Nothing struck me. As time passed by, I thought why can’t I write about how I felt when I couldn’t get any topic to write about. What am I doing? What am I thinking? What should I do?
Was the document blank or my mind blank? I am sure it was the former, as my mind is always filled with something or the other.
I clicked on tabs after tabs in my browser, visited websites after websites. But I couldn’t find inspiration.
Then I thought why not find inspiration from inside. Why look for it outside?
Am I too much confused? Am I trying to be too much ambitious? Do I want to write at any cost?
Yes and No is the answer.
Here I am, writing this as I am thinking about what else to write. Here I am, writing about what to write when you don’t feel like writing. Here I am, trying to overcome my own Writer’s Block. Who told that Writer’s block isn’t real. It’s very real. But it can be overcome.
Maybe this writing is just an example. Maybe this is just a start for me. But a decent start nevertheless.
Now the document at least is filled with some words. May not be what I originally expected to write.

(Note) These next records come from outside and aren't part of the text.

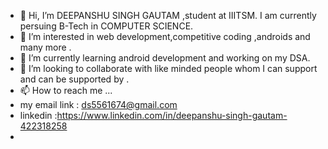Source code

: - 👋 Hi, I’m DEEPANSHU SINGH GAUTAM ,student at IIITSM. I am currently persuing B-Tech in COMPUTER SCIENCE.
- 👀 I’m interested in web development,competitive coding ,androids and many more .
- 🌱 I’m currently learning android development and working on my DSA.
- 💞️ I’m looking to collaborate with like minded people whom I can support and can be supported by .
- 📫 How to reach me ...
- my email link : ds5561674@gmail.com
- linkedin :https://www.linkedin.com/in/deepanshu-singh-gautam-422318258
- 

<!---
fxxxxr/fxxxxr is a ✨ special ✨ repository because its `README.md` (this file) appears on your GitHub profile.
You can click the Preview link to take a look at your changes.
--->
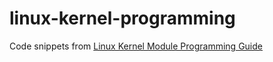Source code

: # linux-kernel-programming
Code snippets from [Linux Kernel Module Programming Guide](https://github.com/sysprog21/lkmpg)

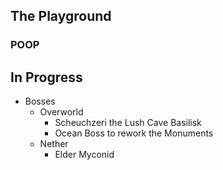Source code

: ## The Playground
### POOP

## In Progress
- Bosses
  - Overworld
    - Scheuchzeri the Lush Cave Basilisk
    - Ocean Boss to rework the Monuments
  - Nether
    - Elder Myconid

But I wrote something nevertheless. And that was more important. I was no longer Staring at the Blank document. I was staring at my own musing, my own writing, my own work of art, my masterpiece, my work that will never betray me, my work that will never hate me for who I am.
There I am. I am no longer staring at the blank document.
Behind the scenes
I wrote this one day when I wanted to write but didn’t know what to write about. I could feel very anxious about something I wanted to write, but it just didn’t come. So instead of closing the window, I just started writing whatever I was thinking. And it worked. I wrote something, in the end, I felt relaxed. Like some big burden off your shoulders.
What do you generally do to get rid of your writer’s block?